In the 20 years since the Fund started, Fernandez notes that there is no typical gestation period for a project, which can be budgeted at anything from €60,000 to €200-300,000 ($70,000-$350,000).

One Bertha-funded title, Sri Lanka’s “Demons In Paradise,” which premiered in Cannes this year, from Sri Lanka, took 10 years to make., Other filmmakers complete documentaries in two years.

“Obviously people need time to find their story. Sometimes it’s just a question of subject. But it’s also a question of life – people need to earn a living,” she said.

Arrate Fernandez recalls: “15-20 years ago, we used to receive applications for money, which was 20,000 guilders [$10,700] in those days. The budget was made only for what they had to pay in cash, for equipment and so on. There were no salaries. Thankfully that has changed.”

As Bertha goes forward, there are plans to expand further, tentatively into the area of new media and certainly into the world of film festivals, encouraging a cross-pollination of ideas and talent from that world.

But the Fund has quite literally expanded this year in a quite unexpected way. “Our financing [originally] came from the Dutch ministry for foreign affairs,” explains Fernandez. “It was development aid, and, because of that funding, we were restricted to [working from] what they call the DIC List, which is a list made by the U.N. based on the income per capita of the poorest countries in the world.”

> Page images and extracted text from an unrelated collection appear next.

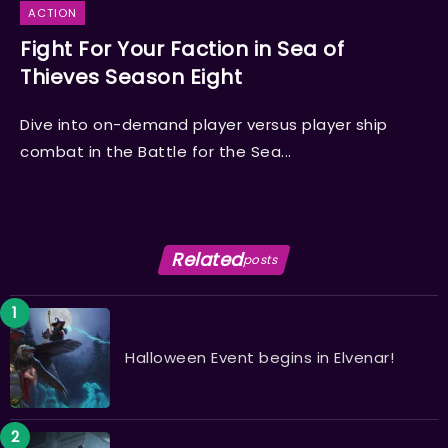
ACTION
Fight For Your Faction in Sea of
Thieves Season Eight
Dive into on-demand player versus player ship
combat in the Battle for the Sea...
Related
posts
Halloween Event begins in Elvenar!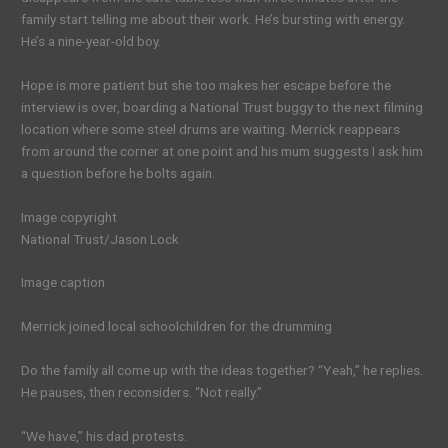
family start telling me about their work. He’s bursting with energy.
He’s a nine-year-old boy.
Hope is more patient but she too makes her escape before the
interview is over, boarding a National Trust buggy to the next filming
location where some steel drums are waiting. Merrick reappears
from around the corner at one point and his mum suggests I ask him
a question before he bolts again.
Image copyright
National Trust/Jason Lock
Image caption
Merrick joined local schoolchildren for the drumming
Do the family all come up with the ideas together? “Yeah,” he replies.
He pauses, then reconsiders. “Not really.”
“We have,” his dad protests.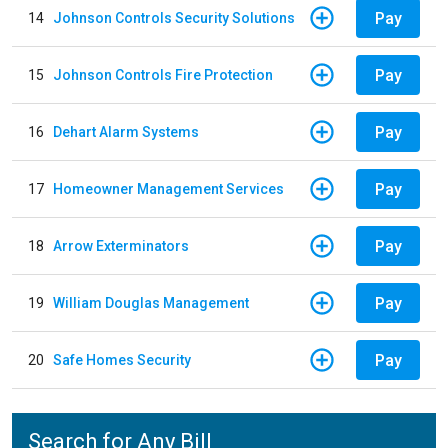
Pay
14
Johnson Controls Security Solutions
Pay
15
Johnson Controls Fire Protection
Pay
16
Dehart Alarm Systems
Pay
17
Homeowner Management Services
Pay
18
Arrow Exterminators
Pay
19
William Douglas Management
Pay
20
Safe Homes Security
Search for Any Bill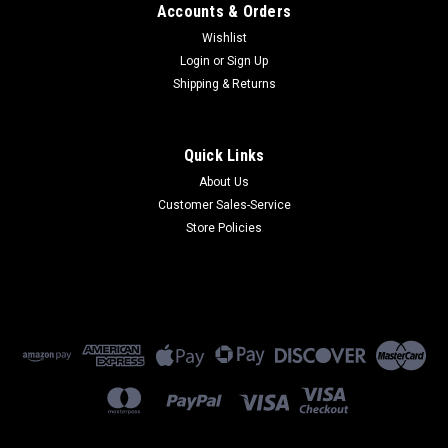
Accounts & Orders
Wishlist
Login
or
Sign Up
Shipping & Returns
Quick Links
About Us
Customer Sales-Service
Store Policies
Sku:
MTR-MNG2-B10-WW
MTR-MNG2-B10-WW
MTR-MNG2-B10-WW - Multi-Tech Wireless Modem - LTE Cat
M1+NB-IoT Router w/Wi-Fi/BT/GPS & Fallback w/Accessory
Kit (Global)
$496.00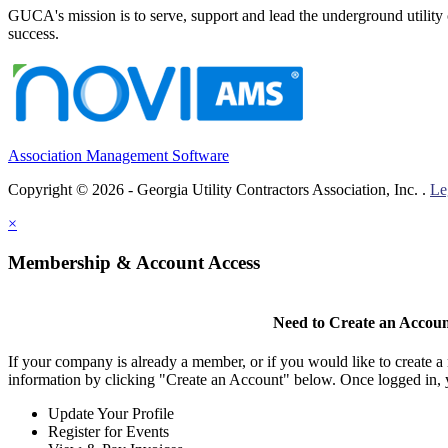
GUCA's mission is to serve, support and lead the underground utility c
success.
Association Management Software
Copyright © 2026 - Georgia Utility Contractors Association, Inc. .
Le
×
Membership & Account Access
Need to Create an Accou
If your company is already a member, or if you would like to create 
information by clicking "Create an Account" below. Once logged in, 
Update Your Profile
Register for Events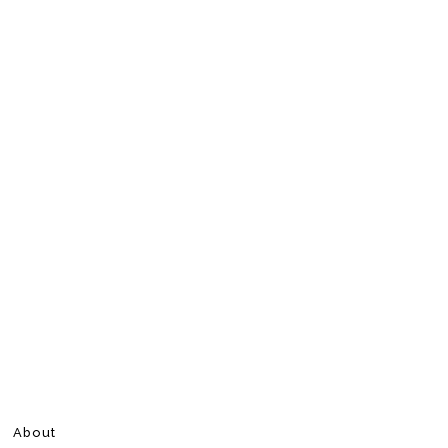
About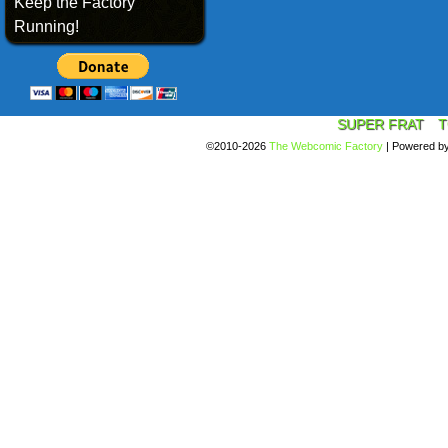
Keep the Factory
Running!
SUPER FRAT
T
©2010-2026
The Webcomic Factory
|
Powered b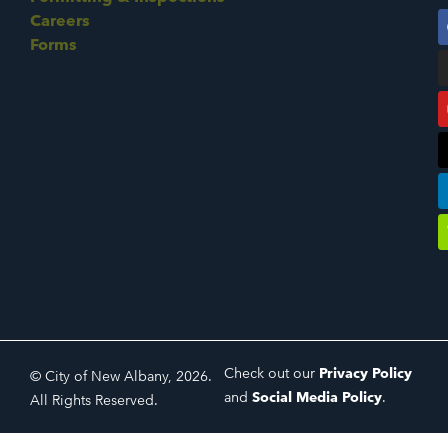
Careers
Forms
Check out our
Privacy Policy
© City of New Albany, 2026.
and
Social Media Policy
.
All Rights Reserved.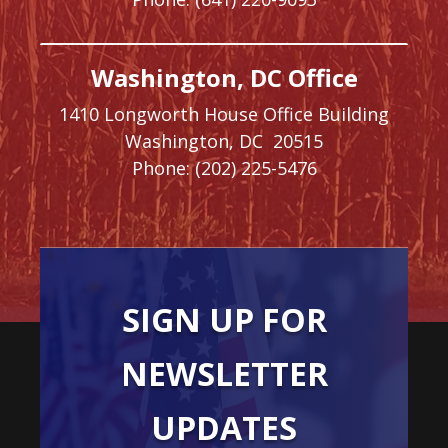
Washington, DC Office
1410 Longworth House Office Building
Washington,
DC
20515
Phone:
(202) 225-5476
SIGN UP FOR
NEWSLETTER
UPDATES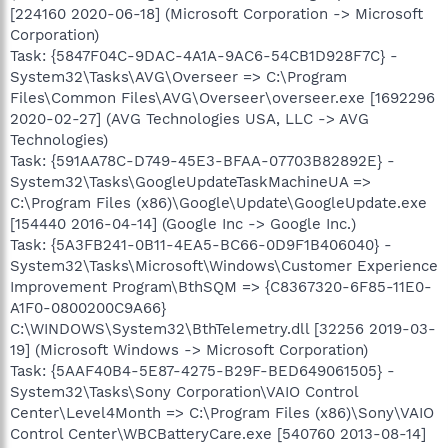
[224160 2020-06-18] (Microsoft Corporation -> Microsoft
Corporation)
Task: {5847F04C-9DAC-4A1A-9AC6-54CB1D928F7C} -
System32\Tasks\AVG\Overseer => C:\Program
Files\Common Files\AVG\Overseer\overseer.exe [1692296
2020-02-27] (AVG Technologies USA, LLC -> AVG
Technologies)
Task: {591AA78C-D749-45E3-BFAA-07703B82892E} -
System32\Tasks\GoogleUpdateTaskMachineUA =>
C:\Program Files (x86)\Google\Update\GoogleUpdate.exe
[154440 2016-04-14] (Google Inc -> Google Inc.)
Task: {5A3FB241-0B11-4EA5-BC66-0D9F1B406040} -
System32\Tasks\Microsoft\Windows\Customer Experience
Improvement Program\BthSQM => {C8367320-6F85-11E0-
A1F0-0800200C9A66}
C:\WINDOWS\System32\BthTelemetry.dll [32256 2019-03-
19] (Microsoft Windows -> Microsoft Corporation)
Task: {5AAF40B4-5E87-4275-B29F-BED649061505} -
System32\Tasks\Sony Corporation\VAIO Control
Center\Level4Month => C:\Program Files (x86)\Sony\VAIO
Control Center\WBCBatteryCare.exe [540760 2013-08-14]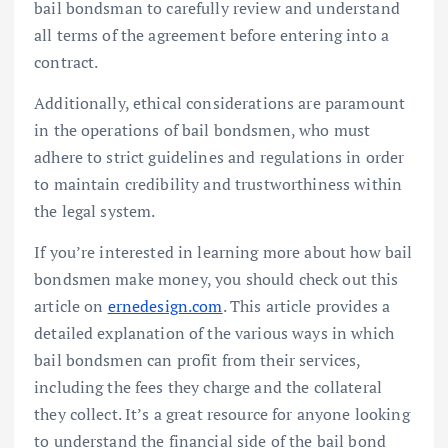
bail bondsman to carefully review and understand
all terms of the agreement before entering into a
contract.
Additionally, ethical considerations are paramount
in the operations of bail bondsmen, who must
adhere to strict guidelines and regulations in order
to maintain credibility and trustworthiness within
the legal system.
If you’re interested in learning more about how bail
bondsmen make money, you should check out this
article on
ernedesign.com
. This article provides a
detailed explanation of the various ways in which
bail bondsmen can profit from their services,
including the fees they charge and the collateral
they collect. It’s a great resource for anyone looking
to understand the financial side of the bail bond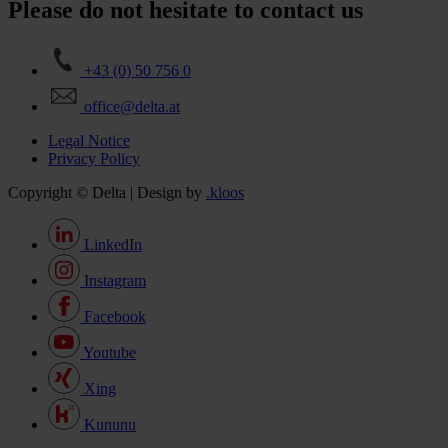
Please do not hesitate to contact us
+43 (0) 50 756 0
office@delta.at
Legal Notice
Privacy Policy
Copyright © Delta | Design by
.kloos
LinkedIn
Instagram
Facebook
Youtube
Xing
Kununu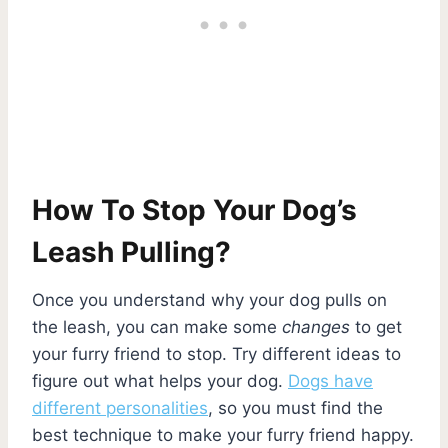
How To Stop Your Dog’s
Leash Pulling?
Once you understand why your dog pulls on
the leash, you can make some
changes
to get
your furry friend to stop. Try different ideas to
figure out what helps your dog.
Dogs have
different personalities
, so you must find the
best technique to make your furry friend happy.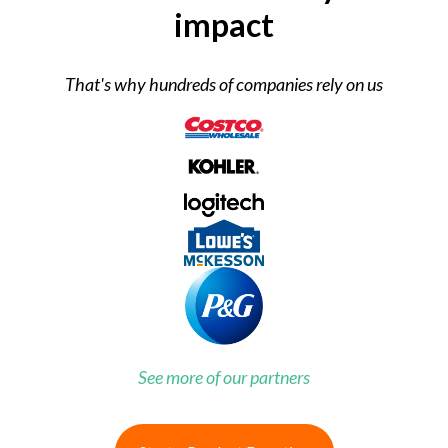
impact
That's why hundreds of companies rely on us
See more of our partners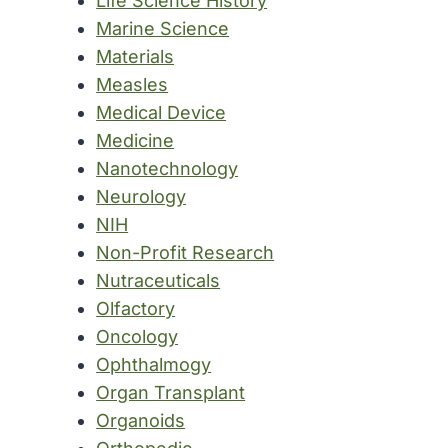
Life Science History
Marine Science
Materials
Measles
Medical Device
Medicine
Nanotechnology
Neurology
NIH
Non-Profit Research
Nutraceuticals
Olfactory
Oncology
Ophthalmogy
Organ Transplant
Organoids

In 2013, the Fund transferred to the Bertha Foundation, and this year made plans to change the criteria once more. “We still use that list,” says Fernandez, “but not so much as a list as a guide. And this year, we also looked at the World Press Freedom Index and added a few countries from that list that aren’t on the DIC List – countries where circumstances are difficult for filmmakers.”

Countries added include Russia, Singapore and Saudi Arabia. “

“There are still a few countries that we have to cover but…,” she sighs. “Maybe someday! But that’s what we’re here for: To bring in new filmmakers, new voices, other stories and other perspectives.”